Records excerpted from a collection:
┌──

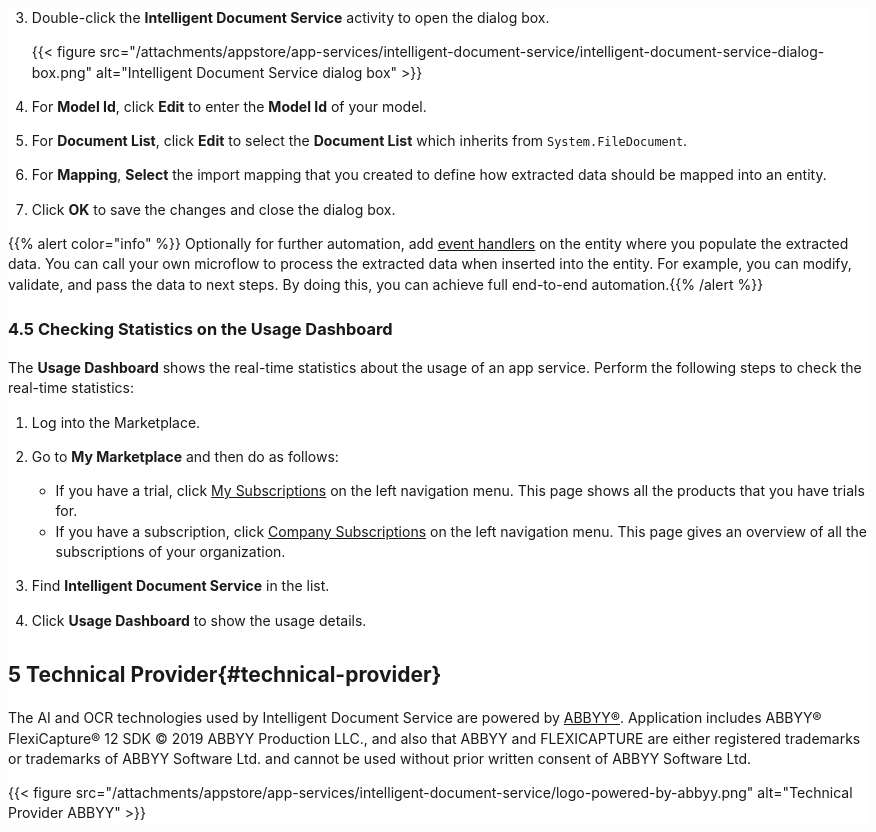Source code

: 3. Double-click the **Intelligent Document Service** activity to open the dialog box.

    {{< figure src="/attachments/appstore/app-services/intelligent-document-service/intelligent-document-service-dialog-box.png" alt="Intelligent Document Service dialog box" >}}

4. For **Model Id**, click **Edit** to enter the **Model Id** of your model.
5. For **Document List**, click **Edit** to select the **Document List** which inherits from `System.FileDocument`.
6. For **Mapping**, **Select** the import mapping that you created to define how extracted data should be mapped into an entity.
7. Click **OK** to save the changes and close the dialog box.

{{% alert color="info" %}} Optionally for further automation, add [event handlers](/refguide/event-handlers/) on the entity where you populate the extracted data. You can call your own microflow to process the extracted data when inserted into the entity. For example, you can modify, validate, and pass the data to next steps. By doing this, you can achieve full end-to-end automation.{{% /alert %}}

### 4.5 Checking Statistics on the Usage Dashboard

The **Usage Dashboard** shows the real-time statistics about the usage of an app service. Perform the following steps to check the real-time statistics:

1. Log into the Marketplace.
2. Go to **My Marketplace** and then do as follows:

    * If you have a trial, click [My Subscriptions](https://marketplace.mendix.com/link/mysubscriptions) on the left navigation menu. This page shows all the products that you have trials for.
    * If you have a subscription, click [Company Subscriptions](https://marketplace.mendix.com/link/company/subscriptions) on the left navigation menu. This page gives an overview of all the subscriptions of your organization.
3. Find **Intelligent Document Service** in the list.
4. Click **Usage Dashboard** to show the usage details.

## 5 Technical Provider{#technical-provider}

The AI and OCR technologies used by Intelligent Document Service are powered by [ABBYY&reg;](https://www.abbyy.com). Application includes ABBYY® FlexiCapture® 12 SDK © 2019 ABBYY Production LLC., and also that ABBYY and FLEXICAPTURE are either registered trademarks or trademarks of ABBYY Software Ltd. and cannot be used without prior written consent of ABBYY Software Ltd.

{{< figure src="/attachments/appstore/app-services/intelligent-document-service/logo-powered-by-abbyy.png" alt="Technical Provider ABBYY" >}}

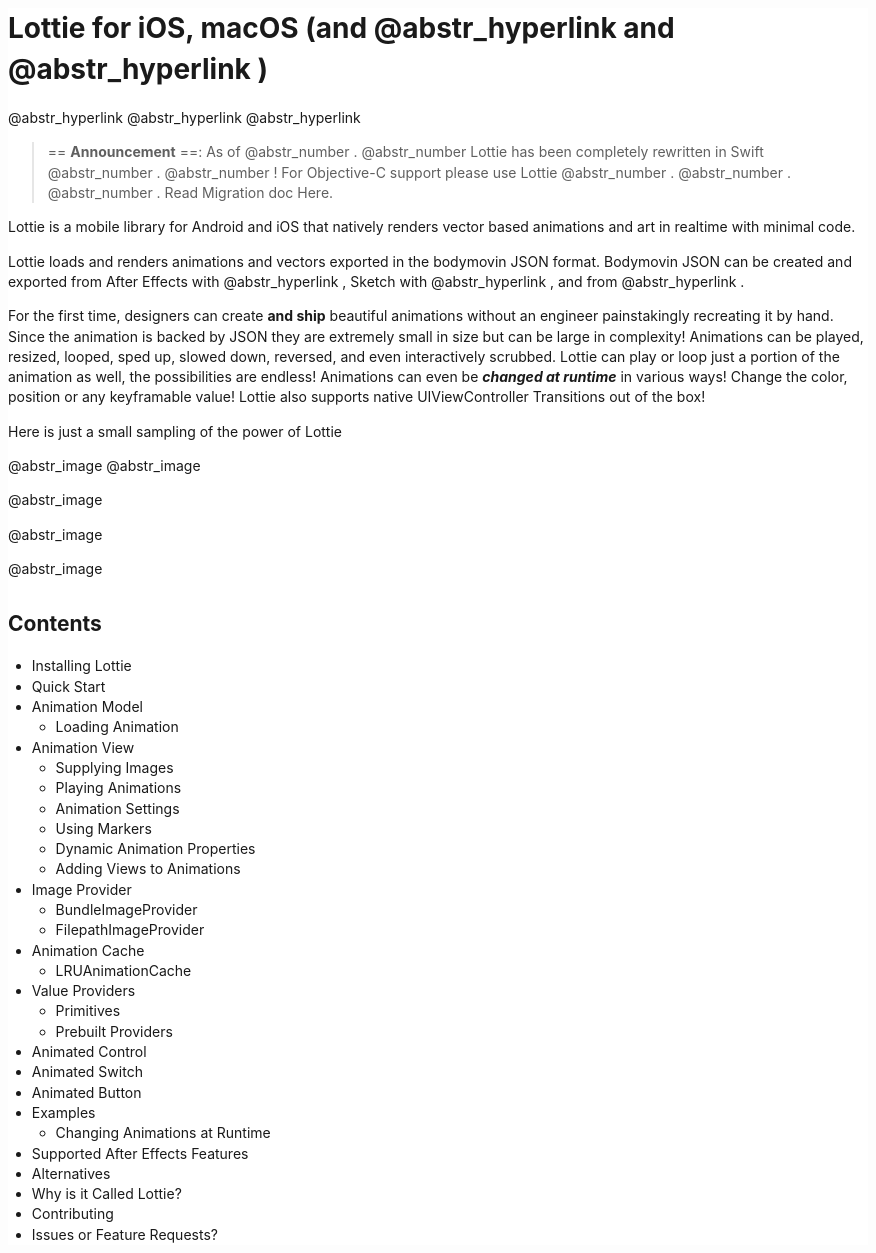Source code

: # Lottie for iOS, macOS (and @abstr_hyperlink and @abstr_hyperlink )

@abstr_hyperlink @abstr_hyperlink @abstr_hyperlink 

> == **Announcement** ==: As of @abstr_number . @abstr_number Lottie has been completely rewritten in Swift @abstr_number . @abstr_number ! For Objective-C support please use Lottie @abstr_number . @abstr_number . @abstr_number . Read Migration doc Here.

Lottie is a mobile library for Android and iOS that natively renders vector based animations and art in realtime with minimal code.

Lottie loads and renders animations and vectors exported in the bodymovin JSON format. Bodymovin JSON can be created and exported from After Effects with @abstr_hyperlink , Sketch with @abstr_hyperlink , and from @abstr_hyperlink . 

For the first time, designers can create **and ship** beautiful animations without an engineer painstakingly recreating it by hand. Since the animation is backed by JSON they are extremely small in size but can be large in complexity! Animations can be played, resized, looped, sped up, slowed down, reversed, and even interactively scrubbed. Lottie can play or loop just a portion of the animation as well, the possibilities are endless! Animations can even be **_changed at runtime_** in various ways! Change the color, position or any keyframable value! Lottie also supports native UIViewController Transitions out of the box!

Here is just a small sampling of the power of Lottie

@abstr_image @abstr_image 

@abstr_image 

@abstr_image 

@abstr_image 

## Contents

  * Installing Lottie
  * Quick Start
  * Animation Model 
    * Loading Animation
  * Animation View 
    * Supplying Images
    * Playing Animations
    * Animation Settings
    * Using Markers
    * Dynamic Animation Properties
    * Adding Views to Animations
  * Image Provider 
    * BundleImageProvider
    * FilepathImageProvider
  * Animation Cache 
    * LRUAnimationCache
  * Value Providers 
    * Primitives
    * Prebuilt Providers
  * Animated Control
  * Animated Switch
  * Animated Button
  * Examples 
    * Changing Animations at Runtime
  * Supported After Effects Features
  * Alternatives
  * Why is it Called Lottie?
  * Contributing
  * Issues or Feature Requests? 
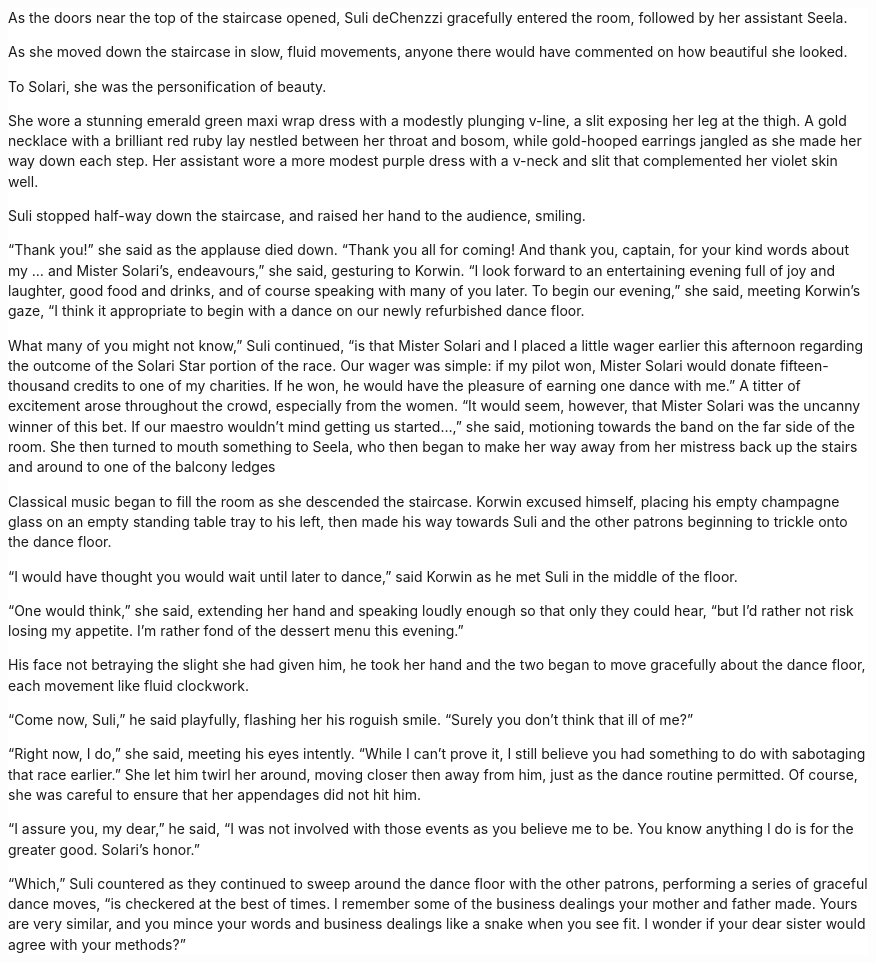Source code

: As the doors near the top of the staircase opened, Suli deChenzzi gracefully entered the room, followed by her assistant Seela.
	
As she moved down the staircase in slow, fluid movements, anyone there would have commented on how beautiful she looked.
 	
To Solari, she was the personification of beauty. 
 	
She wore a stunning emerald green maxi wrap dress with a modestly plunging v-line, a slit exposing her leg at the thigh.  A gold necklace with a brilliant red ruby lay nestled between her throat and bosom, while gold-hooped earrings jangled as she made her way down each step.  Her assistant wore a more modest purple dress with a v-neck and slit that complemented her violet skin well.
 	
Suli stopped half-way down the staircase, and raised her hand to the audience, smiling.
 	
“Thank you!” she said as the applause died down. “Thank you all for coming!  And thank you, captain, for your kind words about my … and Mister Solari’s, endeavours,” she said, gesturing to Korwin.  “I look forward to an entertaining evening full of joy and laughter, good food and drinks, and of course speaking with many of you later.  To begin our evening,” she said, meeting Korwin’s gaze, “I think it appropriate to begin with a dance on our newly refurbished dance floor.
 	
What many of you might not know,” Suli continued, “is that Mister Solari and I placed a little wager earlier this afternoon regarding the outcome of the Solari Star portion of the race.  Our wager was simple: if my pilot won, Mister Solari would donate fifteen-thousand credits to one of my charities.  If he won, he would have the pleasure of earning one dance with me.” A titter of excitement arose throughout the crowd, especially from the women.  “It would seem, however, that Mister Solari was the uncanny winner of this bet.  If our maestro wouldn’t mind getting us started…,” she said, motioning towards the band on the far side of the room.  She then turned to mouth something to Seela, who then began to make her way away from her mistress back up the stairs and around to one of the balcony ledges
 	
Classical music began to fill the room as she descended the staircase.  Korwin excused himself, placing his empty champagne glass on an empty standing table tray to his left, then made his way towards Suli and the other patrons beginning to trickle onto the dance floor.
 	
“I would have thought you would wait until later to dance,” said Korwin as he met Suli in the middle of the floor.
 	
“One would think,” she said, extending her hand and speaking loudly enough so that only they could hear, “but I’d rather not risk losing my appetite.  I’m rather fond of the dessert menu this evening.”
 	
His face not betraying the slight she had given him, he took her hand and the two began to move gracefully about the dance floor, each movement like fluid clockwork.  
 	
“Come now, Suli,” he said playfully, flashing her his roguish smile. “Surely you don’t think that ill of me?”
 	
“Right now, I do,” she said, meeting his eyes intently.  “While I can’t prove it, I still believe you had something to do with sabotaging that race earlier.”  She let him twirl her around, moving closer then away from him, just as the dance routine permitted.  Of course, she was careful to ensure that her appendages did not hit him.
 	
“I assure you, my dear,” he said, “I was not involved with those events as you believe me to be.  You know anything I do is for the greater good. Solari’s honor.”
 	
“Which,” Suli countered as they continued to sweep around the dance floor with the other patrons, performing a series of graceful dance moves, “is checkered at the best of times.  I remember some of the business dealings your mother and father made.  Yours are very similar, and you mince your words and business dealings like a snake when you see fit.  I wonder if your dear sister would agree with your methods?”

└──

Among the records above, repeat exactly the line with "7. Click **OK**", the line with "### 4.5 Checking", and every line in between, and only those.

**Solved exercise**.
7. Click **OK** to save the changes and close the dialog box.

{{% alert color="info" %}} Optionally for further automation, add [event handlers](/refguide/event-handlers/) on the entity where you populate the extracted data. You can call your own microflow to process the extracted data when inserted into the entity. For example, you can modify, validate, and pass the data to next steps. By doing this, you can achieve full end-to-end automation.{{% /alert %}}

### 4.5 Checking Statistics on the Usage Dashboard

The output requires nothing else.